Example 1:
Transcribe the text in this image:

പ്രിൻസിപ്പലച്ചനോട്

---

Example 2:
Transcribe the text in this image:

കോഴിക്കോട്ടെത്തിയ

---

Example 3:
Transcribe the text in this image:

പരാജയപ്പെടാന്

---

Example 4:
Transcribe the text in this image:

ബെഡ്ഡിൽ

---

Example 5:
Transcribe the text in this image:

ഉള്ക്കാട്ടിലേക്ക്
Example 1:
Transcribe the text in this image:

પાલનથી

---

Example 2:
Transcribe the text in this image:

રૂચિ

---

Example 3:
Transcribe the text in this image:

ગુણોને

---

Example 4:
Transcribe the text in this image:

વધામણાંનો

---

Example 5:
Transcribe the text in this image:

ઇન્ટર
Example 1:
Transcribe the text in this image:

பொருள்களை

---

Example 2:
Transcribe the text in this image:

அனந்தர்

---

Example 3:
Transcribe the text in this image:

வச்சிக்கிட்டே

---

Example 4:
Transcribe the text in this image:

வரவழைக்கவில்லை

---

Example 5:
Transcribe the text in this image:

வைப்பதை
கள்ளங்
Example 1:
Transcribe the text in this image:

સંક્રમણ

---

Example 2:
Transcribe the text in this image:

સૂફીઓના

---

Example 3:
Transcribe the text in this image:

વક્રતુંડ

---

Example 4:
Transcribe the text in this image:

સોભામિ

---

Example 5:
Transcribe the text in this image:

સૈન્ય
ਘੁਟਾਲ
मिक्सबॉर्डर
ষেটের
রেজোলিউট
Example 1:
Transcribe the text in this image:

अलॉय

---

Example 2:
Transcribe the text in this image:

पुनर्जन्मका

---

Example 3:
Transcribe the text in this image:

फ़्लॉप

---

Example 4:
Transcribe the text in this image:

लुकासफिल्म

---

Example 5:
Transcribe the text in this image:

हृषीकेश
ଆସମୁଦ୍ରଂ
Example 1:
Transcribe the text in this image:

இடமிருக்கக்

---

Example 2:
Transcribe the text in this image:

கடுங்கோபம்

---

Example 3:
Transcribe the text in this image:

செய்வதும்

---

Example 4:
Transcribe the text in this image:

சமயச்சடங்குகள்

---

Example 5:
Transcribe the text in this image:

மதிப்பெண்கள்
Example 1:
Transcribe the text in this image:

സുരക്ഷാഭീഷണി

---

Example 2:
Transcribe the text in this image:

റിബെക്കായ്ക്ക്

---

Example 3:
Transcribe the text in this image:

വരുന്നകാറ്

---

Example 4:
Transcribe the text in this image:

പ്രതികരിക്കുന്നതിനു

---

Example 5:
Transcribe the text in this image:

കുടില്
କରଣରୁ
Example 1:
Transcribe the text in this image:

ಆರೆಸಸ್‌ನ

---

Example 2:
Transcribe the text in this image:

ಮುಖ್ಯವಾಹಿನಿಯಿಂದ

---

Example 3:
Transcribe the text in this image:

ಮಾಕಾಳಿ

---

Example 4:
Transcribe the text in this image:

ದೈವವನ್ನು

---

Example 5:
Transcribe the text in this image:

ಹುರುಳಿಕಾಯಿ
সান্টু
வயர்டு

□ □ □ □ □ □ □

• [Exercise]:
Can you recast the records, from their first line up to and including the line with "ഉള്ക്കാട്ടിലേക്ക്", as a numbered list with the blank lines left out?

• [Answer to this problem]:
1. Example 1:
2. Transcribe the text in this image:
3. പ്രിൻസിപ്പലച്ചനോട്
4. ---
5. Example 2:
6. Transcribe the text in this image:
7. കോഴിക്കോട്ടെത്തിയ
8. ---
9. Example 3:
10. Transcribe the text in this image:
11. പരാജയപ്പെടാന്
12. ---
13. Example 4:
14. Transcribe the text in this image:
15. ബെഡ്ഡിൽ
16. ---
17. Example 5:
18. Transcribe the text in this image:
19. ഉള്ക്കാട്ടിലേക്ക്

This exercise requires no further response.